Now, while I may have confused you in my introduction as to what exactly is going on here, hopefully when you look at the graphs you will have a better understanding. Speaking of which, our graphs have had to go through a bit of a change. Because we're working with positive and negative numbers, we've had to make it so our graphs can display that.
Before we get into it, though, let me give you a quick idea of how exactly it works. If the GIGABYTE GTX 285 2GB scores 10 FPS in Windows Vista and 11 FPS in Windows 7, its score is reflected as +10%, not 10 and 11 FPS. Now, if the HD 4890 2GB Vapor-X from Sapphire doesn't offer 7 FPS in Windows Vista, but 8 FPS in Windows 7, its score is 14.28%. While the overall FPS isn't as good for the HD 4890, the Catalyst driver suite performs better making its driver overall better. Now, if both cards perform the same or less than .1%, the results will be shown as 0. While a number is seen, a bar won't be. So please make note that the left is the NVIDIA driver while the right is the ATI one.
So, hopefully with everything understood we can get stuck into the results to see exactly what we have going on here.

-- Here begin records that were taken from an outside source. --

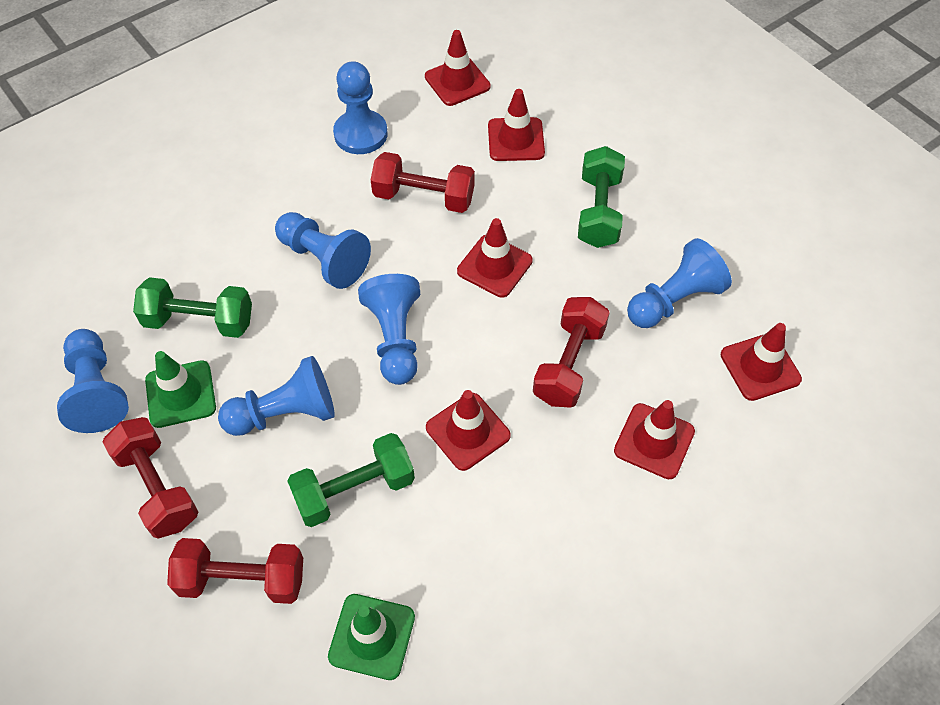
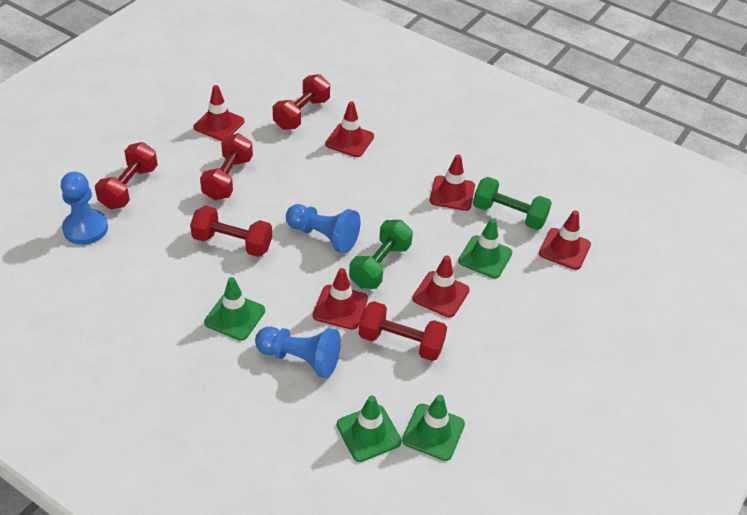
blue pawn: [57,329,129,433] [218,356,335,436] [275,212,371,289] [333,61,387,154] [358,274,420,385] [627,238,732,328] = 6 -> [61,172,108,245] [255,327,341,378] [286,204,361,253] = 3
green dumbbell: [133,277,252,338] [287,433,415,527] [578,146,625,248] = 3 -> [349,220,413,289] [473,177,552,230] = 2
green traffic cone: [145,351,216,428] [328,594,415,680] = 2 -> [204,277,265,341] [337,396,402,462] [402,395,465,461] [458,218,512,278] = 4
red dumbbell: [102,417,198,539] [167,538,303,604] [371,152,475,213] [533,297,610,408] = 4 -> [95,142,158,209] [190,205,272,257] [200,133,253,200] [273,74,330,130] [359,301,447,361] = 5

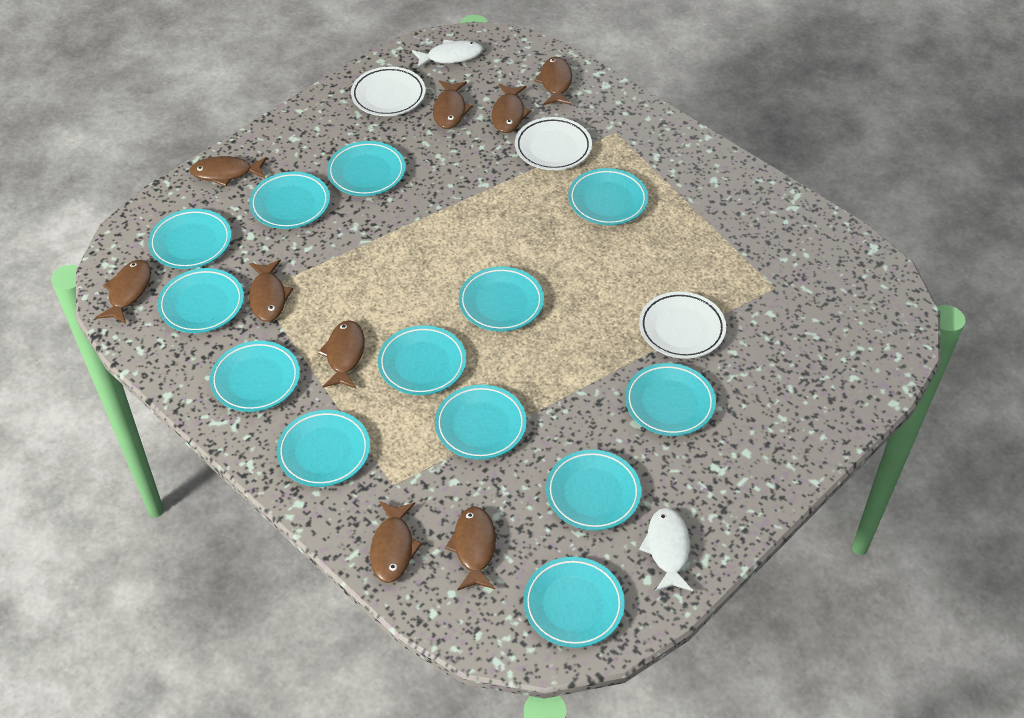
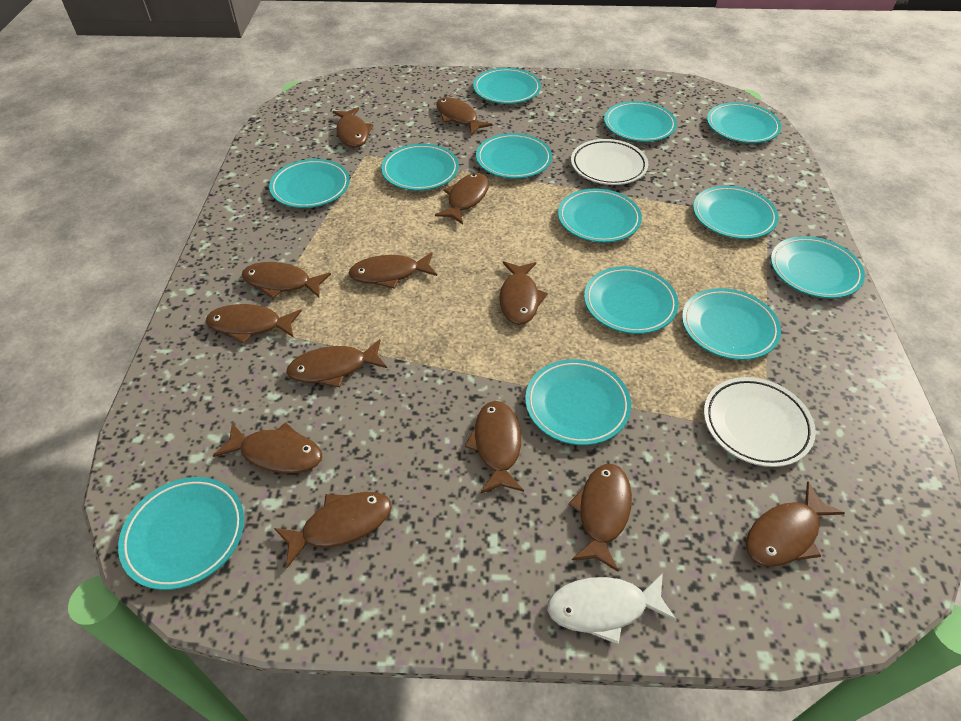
brown fish: [95,260,151,324] [190,156,267,186] [249,260,293,322] [318,320,365,388] [370,501,423,583] [433,80,473,129] [445,506,496,591] [492,84,532,133] [534,57,572,105] = 9 -> [206,304,302,344] [213,422,322,474] [242,262,331,299] [274,492,392,568] [286,339,387,387] [333,107,374,147] [348,252,437,289] [435,173,489,224] [436,97,493,135] [465,401,524,494] [499,261,548,325] [568,464,632,572] [746,482,845,567] = 13
white fish: [412,40,483,68] [639,508,693,592] = 2 -> [547,573,677,644] = 1
white plate: [351,67,425,116] [515,117,592,170] [639,292,726,359] = 3 -> [571,139,648,185] [704,377,816,467] = 2

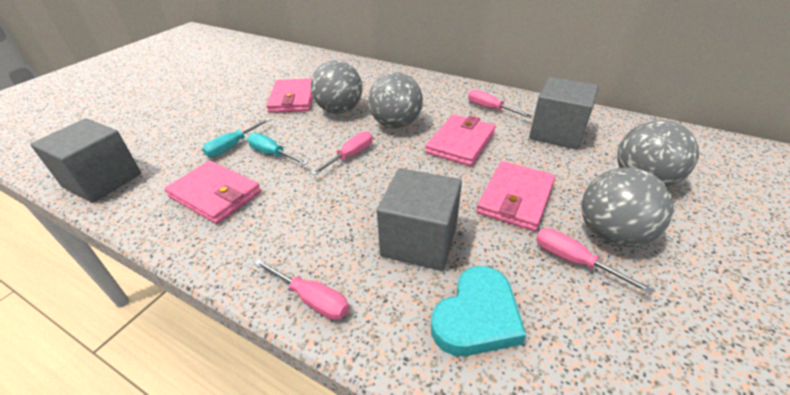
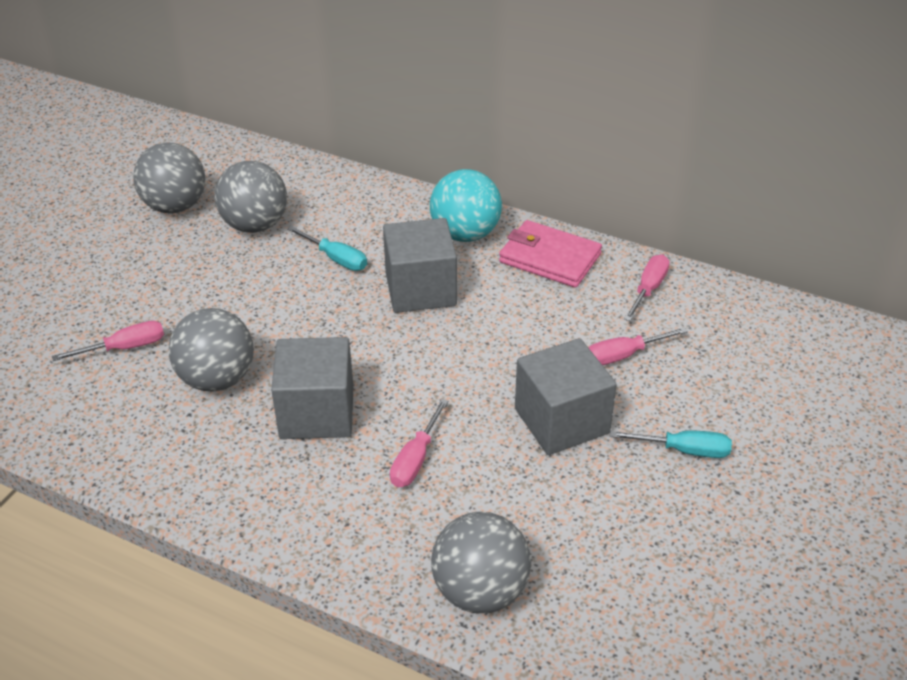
pink wallet: [164,161,261,224] [266,78,313,113] [425,115,496,166] [476,161,555,231] = 4 -> [499,220,602,288] = 1
turquoise ball: none = 0 -> [430,169,502,242] = 1
turquoise heart: [431,266,526,356] = 1 -> none = 0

Version and / or Patch Used: 1.0.1
Developer Homepage: http://www.futuremark.com
Product Homepage: http://www.futuremark.com/products/3dmarkvantage/
3DMark Vantage is the new industry standard PC gaming performance benchmark from Futuremark, newly designed for Windows Vista and DirectX10. It includes two new graphics tests, two new CPU tests, several new feature tests, and support for the latest hardware.
3DMark Vantage is based on a completely new rendering engine, developed specifically to take full advantage of DirectX10, the new graphics API from Microsoft.
In our first test we can see that there's very little performance difference when it comes to 3DMark Vantage and having a look at both drivers.